Hertog Jan at Botanic
Interview
Gert De Mangeleer: “De la nécessité de se remettre toujours en question…”
On connait Gert De Mangeleer comme un chef aussi inspiré que créatif, qui poursuit son cheminement personnel sans jamais se laisser détourner de la voie qu’il s’est tracé. Avec son compagnon de route Joachim Boudens, il a réussi en moins de sept ans à atteindre les sommets de la gastronomie mondiale, avec une première étoile au Michelin en 2006, la seconde en 2009 et enfin, la troisième en 2011.
Des maîtres?
Gert: “Je n’ai en fait aucun maître véritable, j’ai toujours suivi mes propres idées et balisé ma propre route. J’ai néanmoins le plus grand respect pour des personnalités comme Jonnie Boer et Michel Bras..”
L’inspiration?
“Je la trouve dans la nature, dans le produit, dans les légumes, les fleurs et les herbes que nous cultivons nous-mêmes. A un moment donné, je décide de travailler sur une nouvelle préparation. Parfois, les choses coulent de source. Quelques instants de réflexion et deux ou trois jours plus tard, la recette est sur papier. Mais parfois, les choses ne se passent pas aussi facilement, même au bout de deux ou trois semaines. C’est alors que, dans une deuxième phase, je me mets à cuisiner ou, plus exactement, j’essaye les nouveaux accords sur lesquels j’ai décidé de me concentrer. Parfois, cela fonctionne, parfois non… Si tout va bien j’essaye de parfaire la préparation. A nouveau sur le papier. Enfin, dans une troisième et dernière phase, je tente de définir les proportions exactes. Quand celles-ci sont établies, la préparation est au point...”
Un style propre?
“La simplicité, dans le respect des saveurs naturelles. ”
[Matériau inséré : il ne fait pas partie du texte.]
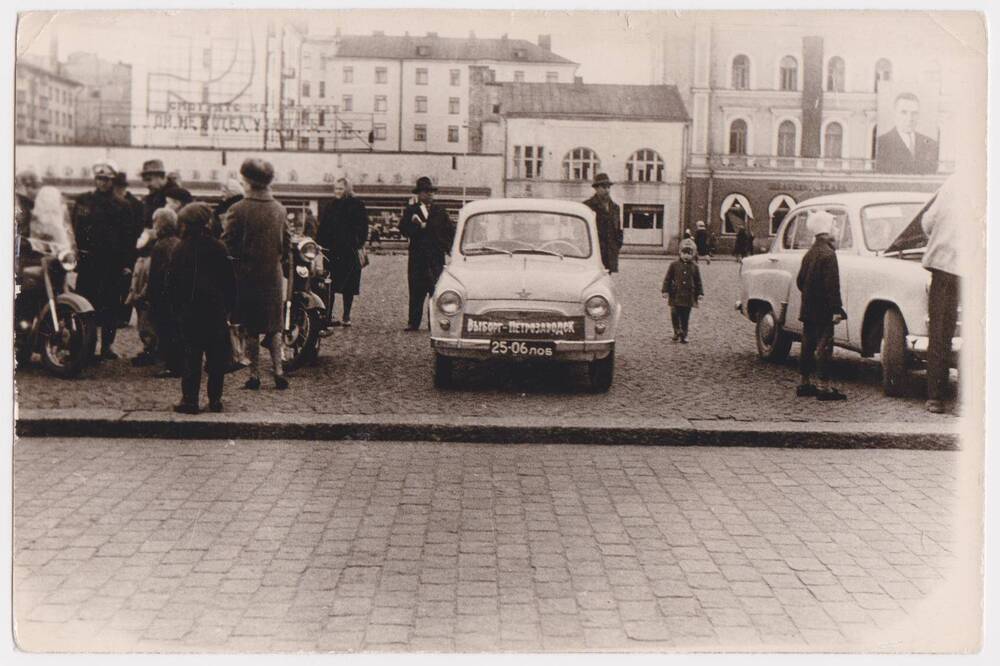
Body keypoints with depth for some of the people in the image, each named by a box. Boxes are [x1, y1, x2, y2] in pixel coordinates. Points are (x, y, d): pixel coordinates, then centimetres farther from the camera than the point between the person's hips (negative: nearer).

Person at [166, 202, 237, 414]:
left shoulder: (181, 249, -4)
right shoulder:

Les Maîtres Cuisiniers, millésime 2013
« Je suis un artisan, un entrepreneur et un enseignant par rapport à mon équipe. Celle-ci est relativement jeune et le rire et la dérision ne sont pas absents de nos rapports de travail mais jamais pendant le service. A partir du moment où le premier bon rentre en cuisine, jusqu’au moment où l’on envoie la dernière commande, chacun à le devoir de se concentrer au maximum sur sa tâche. En cas de problème, quand un chef commence à écumer pendant cinq minutes, il perd son service de vue. Il est nettement plus constructif de garder son calme et d’essayer de comprendre comment éviter que la faute ne se reproduise.
Le “secret” de la réussite?
“Toujours se remettre en question et travailler dur, avec le sens de l’économie et dans le respect des normes d’hygiène les plus strictes. Je veux mettre la barre toujours plus haut et ceci constitue un défi fantastique. Personne ne remarque les petites erreurs, mais le fait que, moi, je les constate, me suffit… Je ne veux pas qu’il y ait de fautes. Je sais que ce perfectionnisme est le point fort de l’Hertog Jan. C’est grâce à cette détermination que nous sommes arrivés où nous sommes!”
Le produit
“Je suis fou des produits que je cultive moi-même. Chaque jour j’aspire à en apprendre un peu plus sur la manière de travailler les légumes, afin d’en tirer le meilleur. Grâce à nos propres cultures, je dispose deux fois par jour de produits absolument frais. «
Les techniques de base
“La combinaison de la tradition et du modernisme constitue pour moi le défi suprême, pour autant que la saveur de base des produits soit préservée…”
Evolution?
“Comme je vois les choses pour l’instant, la gastronomie de haut vol va encore plus creuser ses racines et en sortir de nouvelles recette créatives. La tendance est à une cuisine de plus en plus saine, raffinée, savoureuse et légère.”
Le point qui fait mal?
“Les charges salariales. Celles-ci doivent diminuer ou être réparties de manière différente. Il faudrait réfléchir au fait que nous devons combiner des heures productives et non productives. Il n’y a pas de solution à ce problème pour le moment.”
Le défi à relever?
“Je suis un perfectionniste et un accro du contrôle. Tenter tous les jours de faire mieux que la veille constitue un défi, une forme de sport et une motivation permanente à laquelle je ne peux pas résister.